■ Directions for this task
Copy every line of the records below without changing anything.

■ Records for this exercise

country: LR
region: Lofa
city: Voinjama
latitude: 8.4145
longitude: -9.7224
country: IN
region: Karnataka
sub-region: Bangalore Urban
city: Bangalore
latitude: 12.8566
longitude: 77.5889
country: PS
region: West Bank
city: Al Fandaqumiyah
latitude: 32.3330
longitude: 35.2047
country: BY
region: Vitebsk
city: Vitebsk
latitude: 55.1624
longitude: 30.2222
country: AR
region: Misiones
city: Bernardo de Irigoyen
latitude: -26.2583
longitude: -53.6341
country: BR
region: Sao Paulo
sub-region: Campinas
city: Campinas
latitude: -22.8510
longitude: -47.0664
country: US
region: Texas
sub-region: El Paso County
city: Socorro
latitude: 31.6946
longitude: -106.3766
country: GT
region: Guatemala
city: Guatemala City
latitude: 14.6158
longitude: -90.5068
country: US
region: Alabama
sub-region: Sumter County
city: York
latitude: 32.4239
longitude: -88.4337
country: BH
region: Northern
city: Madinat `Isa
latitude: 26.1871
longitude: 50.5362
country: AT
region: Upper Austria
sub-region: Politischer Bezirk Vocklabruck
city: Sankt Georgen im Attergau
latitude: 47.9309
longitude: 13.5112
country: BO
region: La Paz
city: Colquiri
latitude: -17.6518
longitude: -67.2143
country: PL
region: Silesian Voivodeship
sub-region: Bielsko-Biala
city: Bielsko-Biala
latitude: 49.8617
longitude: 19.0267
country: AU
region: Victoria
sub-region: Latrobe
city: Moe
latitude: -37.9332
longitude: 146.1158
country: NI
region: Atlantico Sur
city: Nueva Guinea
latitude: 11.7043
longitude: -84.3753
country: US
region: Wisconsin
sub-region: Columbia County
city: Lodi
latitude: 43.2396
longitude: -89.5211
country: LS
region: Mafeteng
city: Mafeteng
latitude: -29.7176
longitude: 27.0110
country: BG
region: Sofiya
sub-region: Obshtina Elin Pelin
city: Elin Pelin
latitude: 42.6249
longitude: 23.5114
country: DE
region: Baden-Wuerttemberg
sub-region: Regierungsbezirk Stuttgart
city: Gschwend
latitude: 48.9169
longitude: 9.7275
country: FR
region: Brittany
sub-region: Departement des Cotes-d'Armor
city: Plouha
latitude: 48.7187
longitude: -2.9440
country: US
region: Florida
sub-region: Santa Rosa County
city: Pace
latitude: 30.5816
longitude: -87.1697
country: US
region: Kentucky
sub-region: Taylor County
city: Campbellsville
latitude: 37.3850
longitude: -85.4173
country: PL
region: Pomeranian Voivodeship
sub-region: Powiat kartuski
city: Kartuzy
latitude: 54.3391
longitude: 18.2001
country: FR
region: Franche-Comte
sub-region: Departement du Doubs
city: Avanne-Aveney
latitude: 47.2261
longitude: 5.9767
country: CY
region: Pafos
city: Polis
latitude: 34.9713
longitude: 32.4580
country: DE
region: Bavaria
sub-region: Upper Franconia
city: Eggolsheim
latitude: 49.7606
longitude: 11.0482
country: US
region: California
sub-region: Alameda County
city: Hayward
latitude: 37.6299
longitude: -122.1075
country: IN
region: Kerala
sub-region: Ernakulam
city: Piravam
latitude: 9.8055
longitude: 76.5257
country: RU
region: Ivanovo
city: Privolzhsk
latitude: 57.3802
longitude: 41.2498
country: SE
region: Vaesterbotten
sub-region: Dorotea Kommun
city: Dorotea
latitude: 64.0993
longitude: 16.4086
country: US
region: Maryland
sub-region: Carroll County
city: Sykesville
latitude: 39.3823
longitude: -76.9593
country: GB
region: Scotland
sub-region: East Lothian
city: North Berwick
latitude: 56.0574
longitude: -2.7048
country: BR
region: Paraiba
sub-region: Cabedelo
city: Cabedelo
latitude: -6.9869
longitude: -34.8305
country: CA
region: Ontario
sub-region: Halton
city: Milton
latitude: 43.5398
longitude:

■ Output of the task
country: LR
region: Lofa
city: Voinjama
latitude: 8.4145
longitude: -9.7224
country: IN
region: Karnataka
sub-region: Bangalore Urban
city: Bangalore
latitude: 12.8566
longitude: 77.5889
country: PS
region: West Bank
city: Al Fandaqumiyah
latitude: 32.3330
longitude: 35.2047
country: BY
region: Vitebsk
city: Vitebsk
latitude: 55.1624
longitude: 30.2222
country: AR
region: Misiones
city: Bernardo de Irigoyen
latitude: -26.2583
longitude: -53.6341
country: BR
region: Sao Paulo
sub-region: Campinas
city: Campinas
latitude: -22.8510
longitude: -47.0664
country: US
region: Texas
sub-region: El Paso County
city: Socorro
latitude: 31.6946
longitude: -106.3766
country: GT
region: Guatemala
city: Guatemala City
latitude: 14.6158
longitude: -90.5068
country: US
region: Alabama
sub-region: Sumter County
city: York
latitude: 32.4239
longitude: -88.4337
country: BH
region: Northern
city: Madinat `Isa
latitude: 26.1871
longitude: 50.5362
country: AT
region: Upper Austria
sub-region: Politischer Bezirk Vocklabruck
city: Sankt Georgen im Attergau
latitude: 47.9309
longitude: 13.5112
country: BO
region: La Paz
city: Colquiri
latitude: -17.6518
longitude: -67.2143
country: PL
region: Silesian Voivodeship
sub-region: Bielsko-Biala
city: Bielsko-Biala
latitude: 49.8617
longitude: 19.0267
country: AU
region: Victoria
sub-region: Latrobe
city: Moe
latitude: -37.9332
longitude: 146.1158
country: NI
region: Atlantico Sur
city: Nueva Guinea
latitude: 11.7043
longitude: -84.3753
country: US
region: Wisconsin
sub-region: Columbia County
city: Lodi
latitude: 43.2396
longitude: -89.5211
country: LS
region: Mafeteng
city: Mafeteng
latitude: -29.7176
longitude: 27.0110
country: BG
region: Sofiya
sub-region: Obshtina Elin Pelin
city: Elin Pelin
latitude: 42.6249
longitude: 23.5114
country: DE
region: Baden-Wuerttemberg
sub-region: Regierungsbezirk Stuttgart
city: Gschwend
latitude: 48.9169
longitude: 9.7275
country: FR
region: Brittany
sub-region: Departement des Cotes-d'Armor
city: Plouha
latitude: 48.7187
longitude: -2.9440
country: US
region: Florida
sub-region: Santa Rosa County
city: Pace
latitude: 30.5816
longitude: -87.1697
country: US
region: Kentucky
sub-region: Taylor County
city: Campbellsville
latitude: 37.3850
longitude: -85.4173
country: PL
region: Pomeranian Voivodeship
sub-region: Powiat kartuski
city: Kartuzy
latitude: 54.3391
longitude: 18.2001
country: FR
region: Franche-Comte
sub-region: Departement du Doubs
city: Avanne-Aveney
latitude: 47.2261
longitude: 5.9767
country: CY
region: Pafos
city: Polis
latitude: 34.9713
longitude: 32.4580
country: DE
region: Bavaria
sub-region: Upper Franconia
city: Eggolsheim
latitude: 49.7606
longitude: 11.0482
country: US
region: California
sub-region: Alameda County
city: Hayward
latitude: 37.6299
longitude: -122.1075
country: IN
region: Kerala
sub-region: Ernakulam
city: Piravam
latitude: 9.8055
longitude: 76.5257
country: RU
region: Ivanovo
city: Privolzhsk
latitude: 57.3802
longitude: 41.2498
country: SE
region: Vaesterbotten
sub-region: Dorotea Kommun
city: Dorotea
latitude: 64.0993
longitude: 16.4086
country: US
region: Maryland
sub-region: Carroll County
city: Sykesville
latitude: 39.3823
longitude: -76.9593
country: GB
region: Scotland
sub-region: East Lothian
city: North Berwick
latitude: 56.0574
longitude: -2.7048
country: BR
region: Paraiba
sub-region: Cabedelo
city: Cabedelo
latitude: -6.9869
longitude: -34.8305
country: CA
region: Ontario
sub-region: Halton
city: Milton
latitude: 43.5398
longitude:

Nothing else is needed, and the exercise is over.